[Records excerpted from a collection]
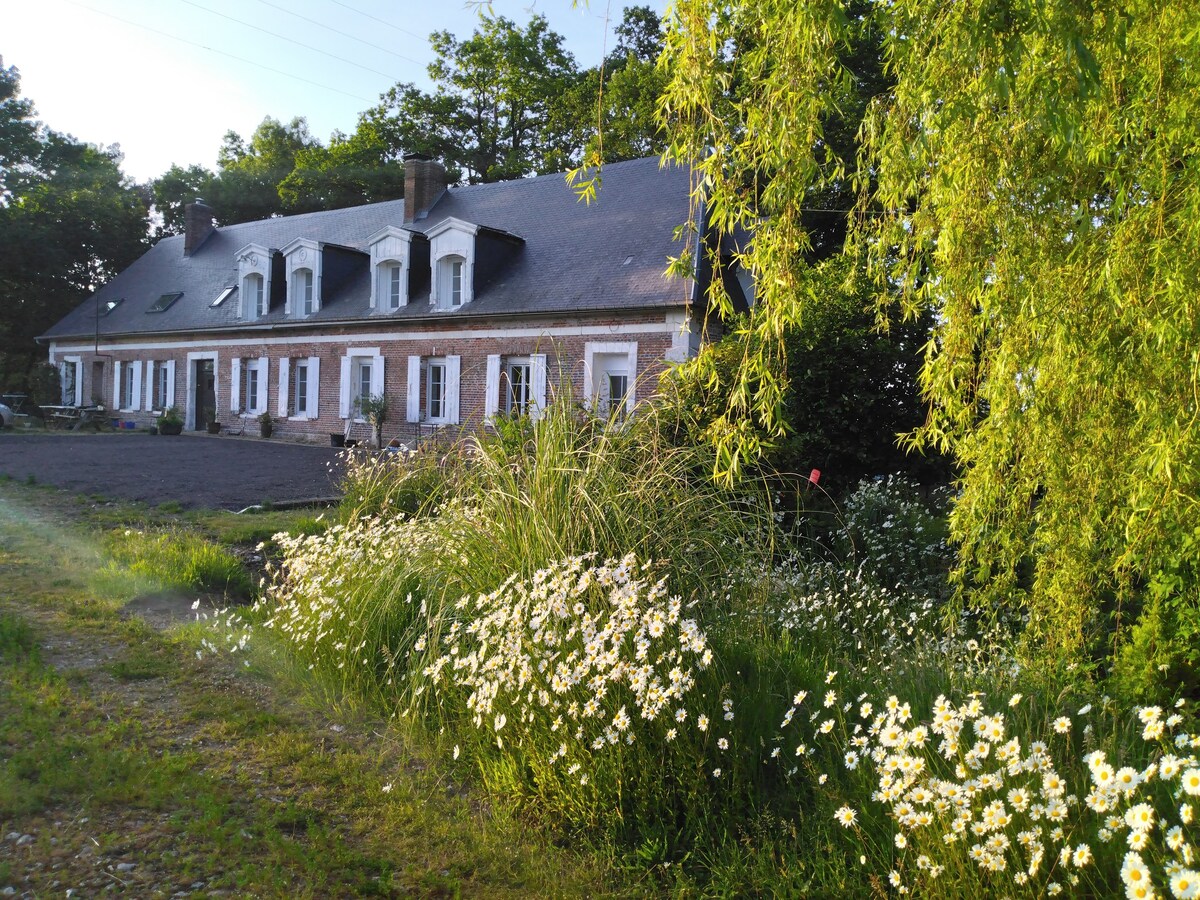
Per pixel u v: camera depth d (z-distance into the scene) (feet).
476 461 17.43
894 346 29.81
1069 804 7.06
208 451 62.59
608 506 14.01
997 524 13.15
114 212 114.11
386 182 113.91
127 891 8.63
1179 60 10.21
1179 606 12.09
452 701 12.94
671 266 11.96
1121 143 11.00
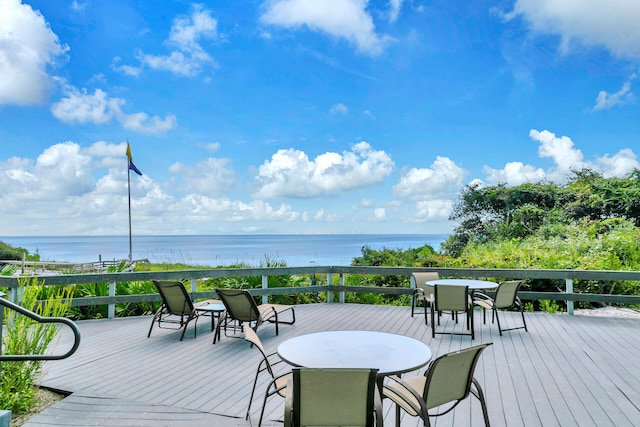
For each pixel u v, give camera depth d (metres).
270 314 6.30
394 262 13.23
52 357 2.68
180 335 6.42
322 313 8.05
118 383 4.28
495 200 18.73
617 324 7.11
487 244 15.98
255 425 3.31
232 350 5.55
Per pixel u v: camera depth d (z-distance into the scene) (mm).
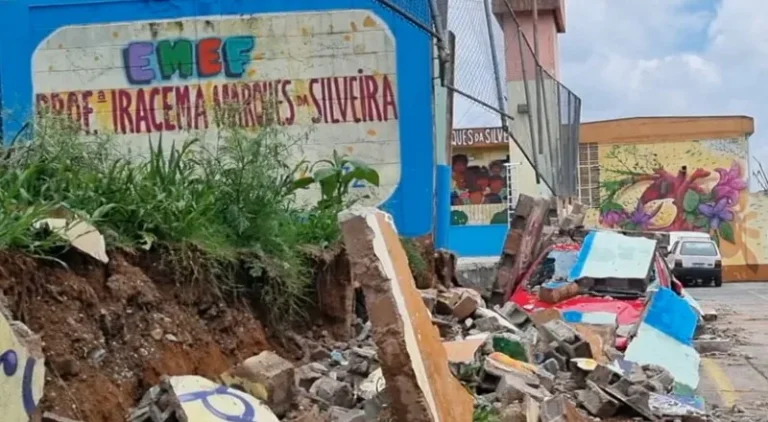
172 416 5102
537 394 7164
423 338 5871
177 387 5242
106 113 12992
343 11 12781
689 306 13883
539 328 9570
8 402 4105
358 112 12750
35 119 8055
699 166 47844
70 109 13000
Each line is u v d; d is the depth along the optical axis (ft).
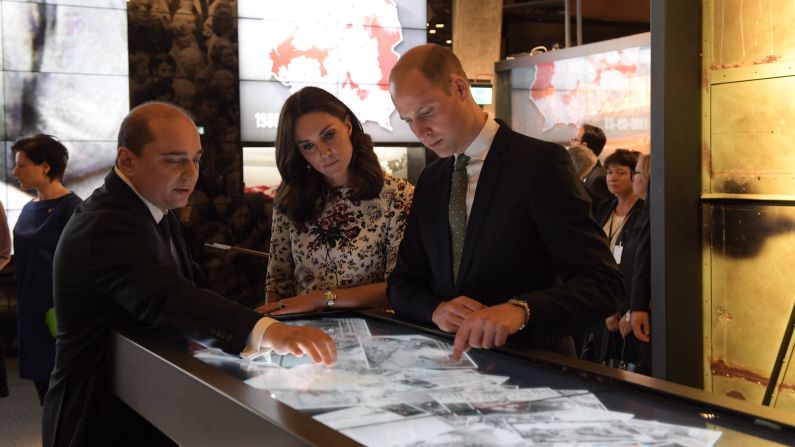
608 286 6.08
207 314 5.89
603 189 16.42
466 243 6.64
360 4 24.61
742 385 9.96
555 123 19.62
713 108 9.98
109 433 6.57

Exercise description:
The job here is to retype the data exactly, with no pictures included.

Response:
Per pixel u v: camera depth d (z-distance into the scene) (feet).
476 461 17.43
894 346 29.81
1069 804 7.06
208 451 62.59
608 506 14.01
997 524 13.15
114 212 114.11
386 182 113.91
127 891 8.63
1179 60 10.21
1179 606 12.09
452 701 12.94
671 266 11.96
1121 143 11.00
For each pixel u v, give camera depth d (metres).
270 314 6.30
394 262 13.23
52 357 2.68
180 335 6.42
322 313 8.05
118 383 4.28
495 200 18.73
617 324 7.11
487 244 15.98
255 425 3.31
232 350 5.55
Per pixel u v: camera depth d (z-distance into the scene) (mm).
172 416 5102
537 394 7164
423 338 5871
177 387 5242
106 113 12992
343 11 12781
689 306 13883
539 328 9570
8 402 4105
358 112 12750
35 119 8055
699 166 47844
70 109 13000
Each line is u v d; d is the depth along the optical axis (ft).
608 286 6.08
207 314 5.89
603 189 16.42
466 243 6.64
360 4 24.61
742 385 9.96
555 123 19.62
713 108 9.98
109 433 6.57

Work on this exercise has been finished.